A solid, standard plan but often messed up by geography especially on larger maps or by a very unfortunately located CS. Plowing through even half a dozen crap cities without capturing them is more than slightly painful.

CS allies in war is big enough issue to have a complete revamp as the current state is just plain stupid even if one is not even planning to capture them. And as for their aggressivity in general the AI's allies are heavily into steroids while the human's allies more often than not are just enjoying the sunset or whatever. Even just a couple of simple on/off options would improve the situation quite a bit or at least make'em act more rationally.
 
Yes, the real outcome of the warmonger penalty system is that the experienced player will use gamey workarounds. Such as:

1) Don't take Major Warmonger penalty cities. Use them as target practice to up-level your range units. The limit is a zero-strength city. Hence also the warmonger penalty system further nerfs melee and buffs range.

2) If an AI civ threatens to take a zero-strength target city, either a) hold off attacking for 1-2 turns (depending on AI civ force strength), so that their melee units will die uselessly in capture attempts, a nice way to whittle down the AI civ; or b) if their force is too big, surround the target city on all 6 sides if possible so their melee can't get through (thanks Jon's 1UPT!:().

3) Constantly renew friendships with as many AI civs as possible, to reduce warmonger penalties. Strictly speaking, this isn't 'gamey', just a bit tedious.

4) CS's are sacred.
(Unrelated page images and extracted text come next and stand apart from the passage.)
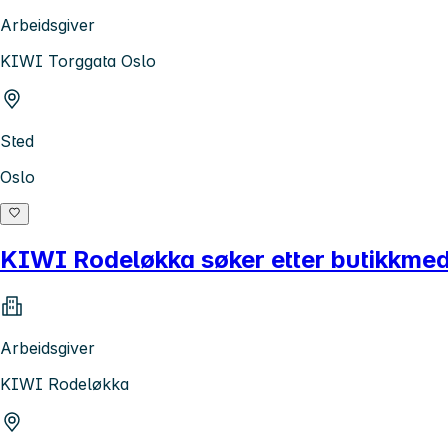
Arbeidsgiver
KIWI Torggata Oslo
Sted
Oslo
KIWI Rodeløkka søker etter butikkmed
Arbeidsgiver
KIWI Rodeløkka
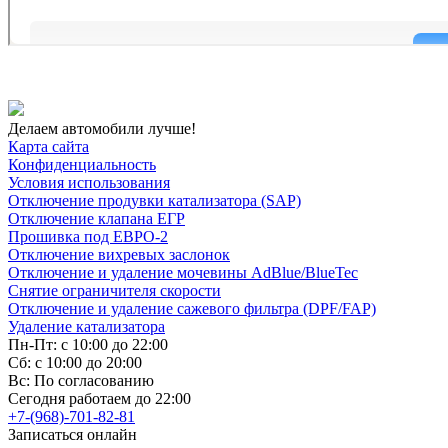
Делаем автомобили лучше!
Карта сайта
Конфиденциальность
Условия использования
Отключение продувки катализатора (SAP)
Отключение клапана ЕГР
Прошивка под ЕВРО-2
Отключение вихревых заслонок
Отключение и удаление мочевины AdBlue/BlueTec
Снятие ограничителя скорости
Отключение и удаление сажевого фильтра (DPF/FAP)
Удаление катализатора
Пн-Пт: с 10:00 до 22:00
Сб: с 10:00 до 20:00
Вс: По согласованию
Сегодня работаем до 22:00
+7-(968)-701-82-81
Записаться онлайн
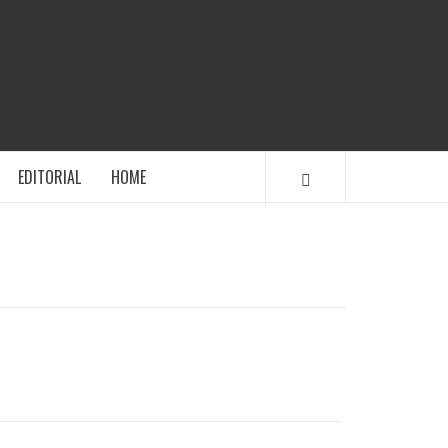
TRABISMOS
EDITORIAL
HOME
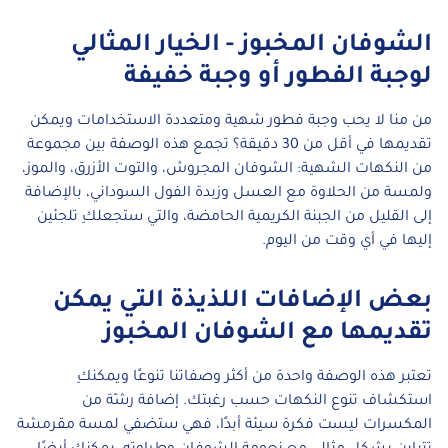
الشوفان المخبوز - الخيار المثالي
لوجبة الفطور أو وجبة خفيفة
من منا لا يحب وجبة فطور شهية ومتعددة الاستخدامات ويمكن
تقديمها في أقل من 30 دقيقة؟ تجمع هذه الوصفة بين مجموعة
من النكهات الشهية: الشوفان المجروش، والتوت الأزرق، والموز،
ولمسة من الحلاوة مع العسل وزبدة الفول السوداني، بالإضافة
إلى القليل من الجبنة الكريمية الحامضة، والتي ستجعلكِ تلجئين
إليها في أي وقت من اليوم.
بعض الإضافات اللذيذة التي يمكن
تقديمها مع الشوفان المخبوز
تعتبر هذه الوصفة واحدة من أكثر وصفاتنا تنوعًا ويمكنكِ
استكشاف تنوع النكهات حسب رغبتك. إضافة رشّة من
المكسرات ليست فكرة سيئة أبدًا، فهي ستضفي لمسة مقرمشة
Once everybody invariably hates you, the CS system will be your only friend (kinda makes the Mongol UA a curse in disguise). Makes Patronage mandatory, plus any SP that leverages CS trade.

You can also game the reverse of #2 above, by allowing a Civ AI to take the target city after you are done using it for target practice, in the hope that the warmonger penalty will tip the game against *them*. Especially a threatening warmongering AI civ. Thanks to the combination of overall happiness + science + warmonger penalties, a warmonger AI civ threatening to runaway is much easier to contain and rollback than a runaway builder AI civ.
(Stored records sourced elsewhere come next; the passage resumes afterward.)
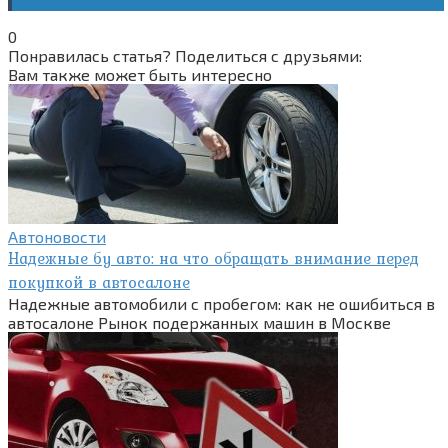
0
Понравилась статья? Поделиться с друзьями:
Вам также может быть интересно
Автоновости
Надежные бу авто: на что обращать внимание перед
покупкой в автосалоне
Надежные автомобили с пробегом: как не ошибиться в
автосалоне Рынок подержанных машин в Москве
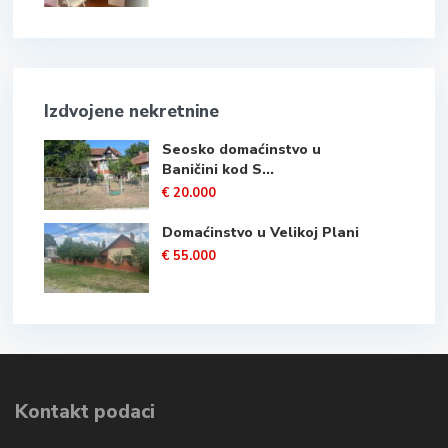
Izdvojene nekretnine
Seosko domaćinstvo u
Baničini kod S...
€ 20.000
Domaćinstvo u Velikoj Plani
€ 55.000
Kontakt podaci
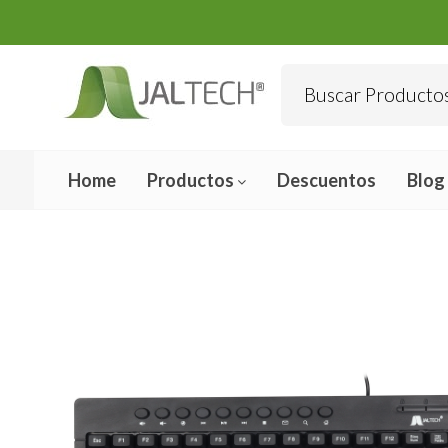
Home
Productos
Descuentos
Blog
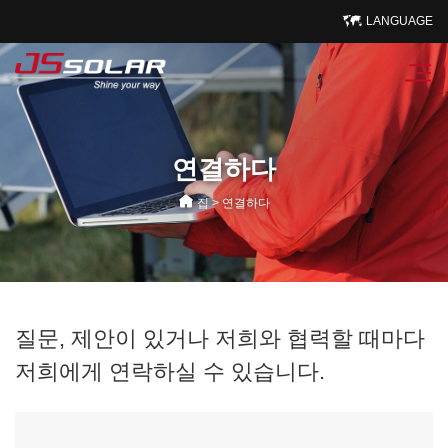
LANGUAGE
연결하다
집
>
연결하다
질문, 제안이 있거나 저희와 협력할 때마다
저희에게 연락하실 수 있습니다.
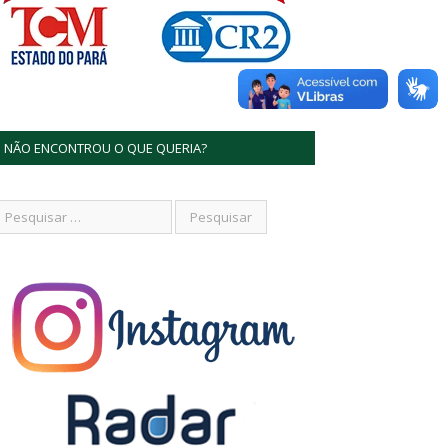
NÃO ENCONTROU O QUE QUERIA?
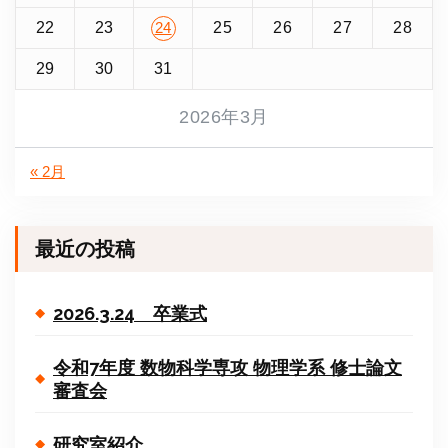
22
23
25
26
27
28
24
29
30
31
2026年3月
« 2月
最近の投稿
2026.3.24 卒業式
令和7年度 数物科学専攻 物理学系 修士論文
審査会
研究室紹介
The strategy is to put off being the world's #1 warmonger until the last possible moment. Ive been practicing this using Austria since they have the option of peaceful annexation of CS'es, suffering only the "you're expanding too much" penalty - I assume puppeted cities add to this penalty as well as building your own. The approach is to do the classic Tradition/Liberty 4 cities speed setup (tommynt?), mixing in Patronage as the game progresses. Everything beyond this becomes a puppet, including select AI cities, but only if a) penalty is *minor* b) friendships are plentiful, and c) the city has growth potential and is geographically easy to integrate. Otherwise sell to AI civ that you want to bring into an antagonism with another, nearby AI.

A variant could be played with Venice, and you could skip Liberty, except that you may have quite a few puppets late game, and Liberty's Wide bias attributes could come in handy then. In both cases you are likely to go with Autocracy.